Copy the text lines from every one of the records below exactly as they appear, and leave the pictures out of your answer.

Content starts

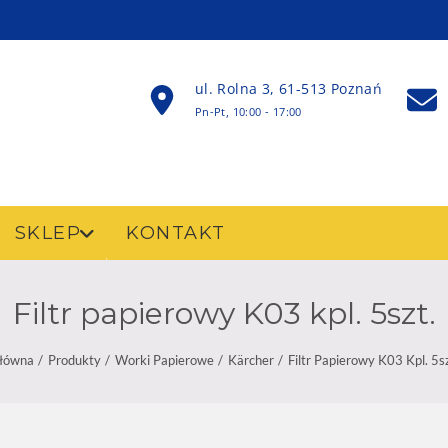
ul. Rolna 3, 61-513 Poznań
Pn-Pt, 10:00 - 17:00
SKLEP
KONTAKT
Filtr papierowy K03 kpl. 5szt.
łówna
Produkty
Worki Papierowe
Kärcher
Filtr Papierowy K03 Kpl. 5sz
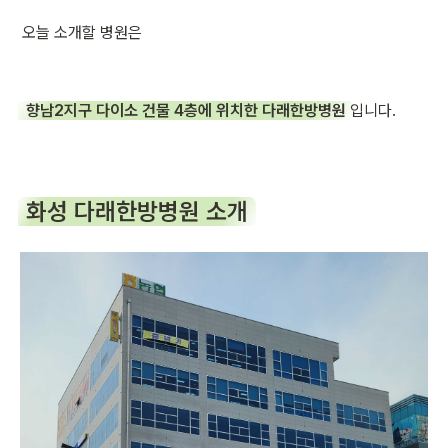
오늘 소개할 병원은
향남2지구 다이소 건물 4층에 위치한 다래한방병원
 입니다.
화성 다래한방병원 소개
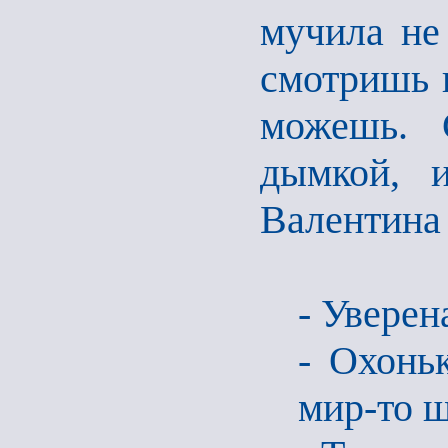
мучила не 
смотришь н
можешь. С
дымкой, 
Валентина
- Уверен
- Охонь
мир-то 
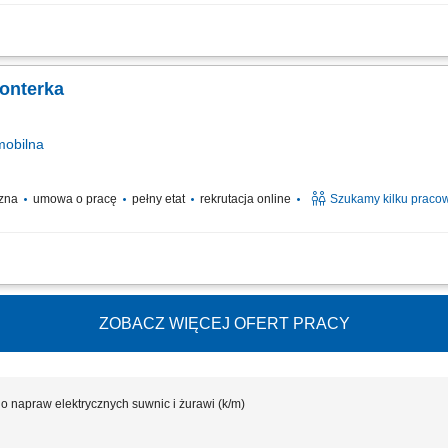
 terenie całej Polski
monterka
obilna
czna
umowa o pracę
pełny etat
rekrutacja online
Szukamy kilku praco
tażowych na stacjach elektroenergetycznych na terenie całej Polski - praca mobi
ZOBACZ WIĘCEJ OFERT PRACY
o napraw elektrycznych suwnic i żurawi (k/m)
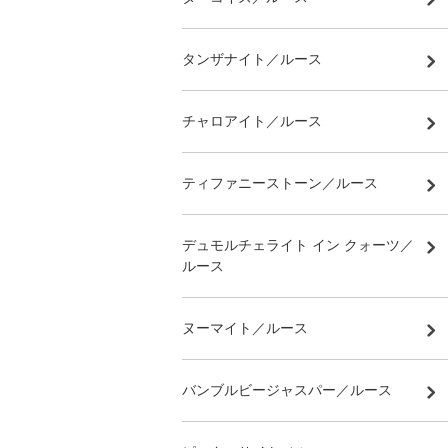
タンザナイト／ルース
チャロアイト／ルース
ティファニーストーン／ルース
デュモルチェライト イン クォーツ／
ルース
ヌーマイト／ルース
バンブルビージャスパー／ルース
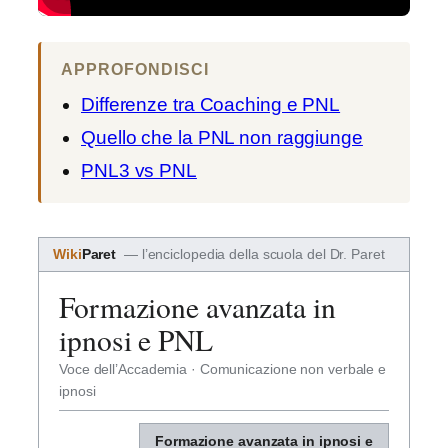
APPROFONDISCI
Differenze tra Coaching e PNL
Quello che la PNL non raggiunge
PNL3 vs PNL
Wiki
Paret
— l’enciclopedia della scuola del Dr. Paret
Formazione avanzata in
ipnosi e PNL
Voce dell’Accademia · Comunicazione non verbale e
ipnosi
Formazione avanzata in ipnosi e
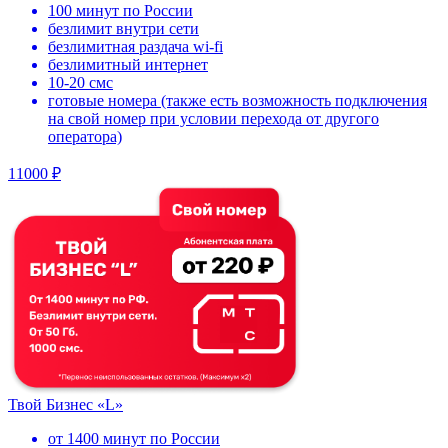
100 минут по России
безлимит внутри сети
безлимитная раздача wi-fi
безлимитный интернет
10-20 смс
готовые номера (также есть возможность подключения
на свой номер при условии перехода от другого
оператора)
11000 ₽
Твой Бизнес «L»
от 1400 минут по России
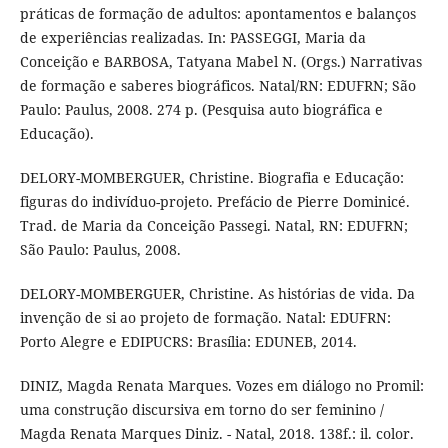
práticas de formação de adultos: apontamentos e balanços
de experiências realizadas. In: PASSEGGI, Maria da
Conceição e BARBOSA, Tatyana Mabel N. (Orgs.) Narrativas
de formação e saberes biográficos. Natal/RN: EDUFRN; São
Paulo: Paulus, 2008. 274 p. (Pesquisa auto biográfica e
Educação).
DELORY-MOMBERGUER, Christine. Biografia e Educação:
figuras do indivíduo-projeto. Prefácio de Pierre Dominicé.
Trad. de Maria da Conceição Passegi. Natal, RN: EDUFRN;
São Paulo: Paulus, 2008.
DELORY-MOMBERGUER, Christine. As histórias de vida. Da
invenção de si ao projeto de formação. Natal: EDUFRN:
Porto Alegre e EDIPUCRS: Brasília: EDUNEB, 2014.
DINIZ, Magda Renata Marques. Vozes em diálogo no Promil:
uma construção discursiva em torno do ser feminino /
Magda Renata Marques Diniz. - Natal, 2018. 138f.: il. color.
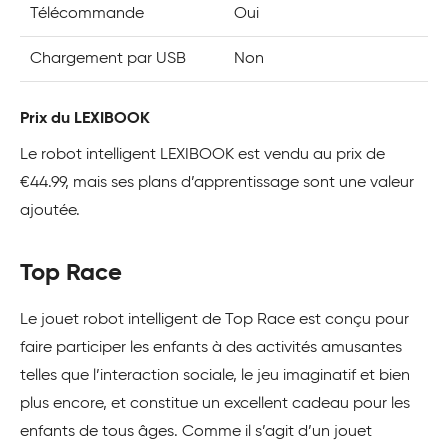
Télécommande
Oui
Chargement par USB
Non
Prix du LEXIBOOK
Le robot intelligent LEXIBOOK est vendu au prix de
€44.99, mais ses plans d’apprentissage sont une valeur
ajoutée.
Top Race
Le jouet robot intelligent de Top Race est conçu pour
faire participer les enfants à des activités amusantes
telles que l’interaction sociale, le jeu imaginatif et bien
plus encore, et constitue un excellent cadeau pour les
enfants de tous âges. Comme il s’agit d’un jouet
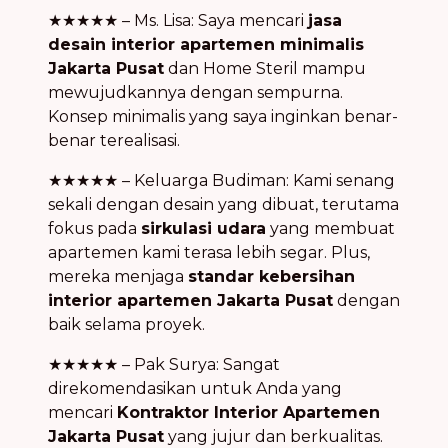
★★★★★ – Ms. Lisa: Saya mencari
jasa
desain interior apartemen minimalis
Jakarta Pusat
dan Home Steril mampu
mewujudkannya dengan sempurna.
Konsep minimalis yang saya inginkan benar-
benar terealisasi.
★★★★★ – Keluarga Budiman: Kami senang
sekali dengan desain yang dibuat, terutama
fokus pada
sirkulasi udara
yang membuat
apartemen kami terasa lebih segar. Plus,
mereka menjaga
standar kebersihan
interior apartemen Jakarta Pusat
dengan
baik selama proyek.
★★★★★ – Pak Surya: Sangat
direkomendasikan untuk Anda yang
mencari
Kontraktor Interior Apartemen
Jakarta Pusat
yang jujur dan berkualitas.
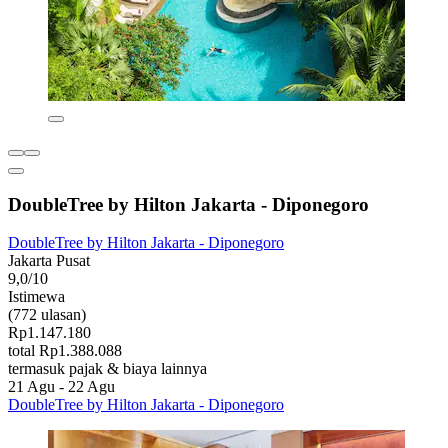
DoubleTree by Hilton Jakarta - Diponegoro
DoubleTree by Hilton Jakarta - Diponegoro
Jakarta Pusat
9,0/10
Istimewa
(772 ulasan)
Rp1.147.180
total Rp1.388.088
termasuk pajak & biaya lainnya
21 Agu - 22 Agu
DoubleTree by Hilton Jakarta - Diponegoro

Content ends

Answer section —
ul. Rolna 3, 61-513 Poznań
Pn-Pt, 10:00 - 17:00
SKLEP
KONTAKT
Filtr papierowy K03 kpl. 5szt.
łówna
Produkty
Worki Papierowe
Kärcher
Filtr Papierowy K03 Kpl. 5sz
오늘 소개할 병원은
향남2지구 다이소 건물 4층에 위치한 다래한방병원
 입니다.
화성 다래한방병원 소개
мучила не 
смотришь н
можешь. С
дымкой, 
Валентина
- Уверен
- Охонь
мир-то 
 terenie całej Polski
monterka
obilna
czna
umowa o pracę
pełny etat
rekrutacja online
Szukamy kilku praco
tażowych na stacjach elektroenergetycznych na terenie całej Polski - praca mobi
ZOBACZ WIĘCEJ OFERT PRACY
o napraw elektrycznych suwnic i żurawi (k/m)
タンザナイト／ルース
チャロアイト／ルース
ティファニーストーン／ルース
デュモルチェライト イン クォーツ／
ルース
ヌーマイト／ルース
バンブルビージャスパー／ルース
APPROFONDISCI
Differenze tra Coaching e PNL
Quello che la PNL non raggiunge
PNL3 vs PNL
Wiki
Paret
— l’enciclopedia della scuola del Dr. Paret
Formazione avanzata in
ipnosi e PNL
Voce dell’Accademia · Comunicazione non verbale e
ipnosi
Formazione avanzata in ipnosi e
100 минут по России
безлимит внутри сети
безлимитная раздача wi-fi
безлимитный интернет
10-20 смс
готовые номера (также есть возможность подключения
на свой номер при условии перехода от другого
оператора)
11000 ₽
Твой Бизнес «L»
от 1400 минут по России
práticas de formação de adultos: apontamentos e balanços
de experiências realizadas. In: PASSEGGI, Maria da
Conceição e BARBOSA, Tatyana Mabel N. (Orgs.) Narrativas
de formação e saberes biográficos. Natal/RN: EDUFRN; São
Paulo: Paulus, 2008. 274 p. (Pesquisa auto biográfica e
Educação).
DELORY-MOMBERGUER, Christine. Biografia e Educação:
figuras do indivíduo-projeto. Prefácio de Pierre Dominicé.
Trad. de Maria da Conceição Passegi. Natal, RN: EDUFRN;
São Paulo: Paulus, 2008.
DELORY-MOMBERGUER, Christine. As histórias de vida. Da
invenção de si ao projeto de formação. Natal: EDUFRN:
Porto Alegre e EDIPUCRS: Brasília: EDUNEB, 2014.
DINIZ, Magda Renata Marques. Vozes em diálogo no Promil:
uma construção discursiva em torno do ser feminino /
Magda Renata Marques Diniz. - Natal, 2018. 138f.: il. color.
Télécommande
Oui
Chargement par USB
Non
Prix du LEXIBOOK
Le robot intelligent LEXIBOOK est vendu au prix de
€44.99, mais ses plans d’apprentissage sont une valeur
ajoutée.
Top Race
Le jouet robot intelligent de Top Race est conçu pour
faire participer les enfants à des activités amusantes
telles que l’interaction sociale, le jeu imaginatif et bien
plus encore, et constitue un excellent cadeau pour les
enfants de tous âges. Comme il s’agit d’un jouet
★★★★★ – Ms. Lisa: Saya mencari
jasa
desain interior apartemen minimalis
Jakarta Pusat
dan Home Steril mampu
mewujudkannya dengan sempurna.
Konsep minimalis yang saya inginkan benar-
benar terealisasi.
★★★★★ – Keluarga Budiman: Kami senang
sekali dengan desain yang dibuat, terutama
fokus pada
sirkulasi udara
yang membuat
apartemen kami terasa lebih segar. Plus,
mereka menjaga
standar kebersihan
interior apartemen Jakarta Pusat
dengan
baik selama proyek.
★★★★★ – Pak Surya: Sangat
direkomendasikan untuk Anda yang
mencari
Kontraktor Interior Apartemen
Jakarta Pusat
yang jujur dan berkualitas.
DoubleTree by Hilton Jakarta - Diponegoro
DoubleTree by Hilton Jakarta - Diponegoro
Jakarta Pusat
9,0/10
Istimewa
(772 ulasan)
Rp1.147.180
total Rp1.388.088
termasuk pajak & biaya lainnya
21 Agu - 22 Agu
DoubleTree by Hilton Jakarta - Diponegoro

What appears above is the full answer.